The Cultural AI Lab's Repo for the Goethe Institute's Artificially Correct Hackathon.
https://www.cultural-ai.nlIn the Cultural AI lab and in collaboration with the National Museum of World Cultures (NMvW), we have been developing SABIO (the SociAl BIas Observatory): a tool and visual interface for exploratory analysis of bias and patterns of bias in museum collections and heritage archives. SABIO emphasises that researching bias is a social act and therefore, instead of automatically detecting [and judging] potential instances of bias, it is designed to provide access to paths through cultural datasets that lead users to discover bias in ways they might not [be able to] anticipate. To this end, SABIO consists of an extensible suite of parameterised algorithms that measure variables likely to correlate with bias and (re-)orginasises the given collection according to these measurements and provides details about the origin individual values.
So far, SABIO has been developed and tested exclusively on the NMvW's collection, a monolingual Dutch archive of around 800k objects with descriptions, titles and other meta-properties. At the same time, all of the design choices for SABIO have been made with the aim of maximal language independence and we would like to put this to the test. We therefore invite participants to experiment with and extend SABIO, or at least the algorithms it uses, in cross- and multilingual contexts. Potential tasks include but are by no means limited to:
- Findinging and analysing an originally multilingual collection in SABIO and identifying patterns of bias across the languages present and how they translate.
- Similarly, machine translating a monolingual translation and analysing with the of SABIO how biases are transmitted and whether they survive automatic translation.
- Conceptual research on how paths in search of bias might be different across the languages present in a collection, and implementations based upon conclusions.
- Designing extensions to SABIO itself or to its algorithms that are tailored to comparison and highlighting of bias across languages.
- Machine learning algorithms and their underlying datasets, such as the ones used by SABIO, require considerable computational resources and time; especially experimentation with such algorithms on large collections can be hindered by lack of resources
- As of now, SABIO's data format is rather specific to the NMvW collection and thus requires specific properties to be present. We are working in the meantime on more general data specifications in order to fit other collections but this will likely restrict the choice of collection for the hackathon.
- Collections are often subject to copyright restrictions or not prepared for digital processing which might make it difficult and time-consuming to gain access.
- SABIO itself is a server-based application; even though it is entirely open-source, actually extending it or creating parallel versions requires server-side programming and resources for hosting.
We provide SABIO's search and visual interface to the NMvW collection (the collection is freely accessible via the NMvW's own interface, see the link above).

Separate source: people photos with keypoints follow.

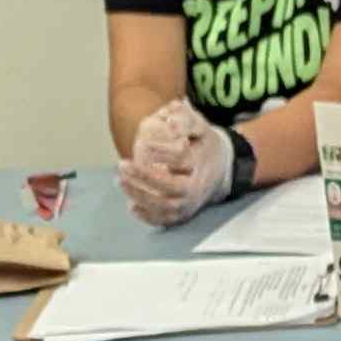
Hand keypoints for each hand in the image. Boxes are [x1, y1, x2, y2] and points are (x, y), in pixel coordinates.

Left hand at [117, 100, 234, 224]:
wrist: (219, 171)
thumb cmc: (202, 145)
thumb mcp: (199, 126)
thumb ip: (185, 119)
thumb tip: (171, 123)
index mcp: (199, 163)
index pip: (180, 159)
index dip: (161, 151)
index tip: (144, 144)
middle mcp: (195, 187)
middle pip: (171, 188)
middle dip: (145, 177)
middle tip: (122, 165)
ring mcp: (189, 204)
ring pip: (165, 207)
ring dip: (140, 196)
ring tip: (121, 181)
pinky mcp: (183, 215)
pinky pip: (165, 221)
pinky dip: (147, 217)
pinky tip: (131, 205)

We will also facilitate inputting collections selected by participants into SABIO for analysis, since SABIO resides is hosted from our own server. Additionally, we provide SABIO's backend, written in Python on our GitHub repository. This includes data preprocessing scripts for a collection (given in a specific format), a search interface and the scoring algorithms to reorganise a dataset in terms of bias.
Participants should have experience with either:
- Basic statistics and machine learning, specifically with natural language applications & (Python) programming; e.g. constructing word embeddings or defining and computing semantic association scores.
- Dealing with databases and digital archives, their intricacies and (pre-)processing them for machine learning; e.g. building a database cleaning pipeline and basic natural language preprocessing on large sets of text.
- Performing research (historical, sociological and similar) on heritage collections, archives and the like, in particular with the use of search interfaces and visualisation tools.
- Research into bias of diverse kinds, especially in contexts of cultural hertiage, and defining and analysing it in given aspects of society.
Optimally, the team would be made up of a mix of expertises in researching bias in cultural collections on the one hand and language processing on the other.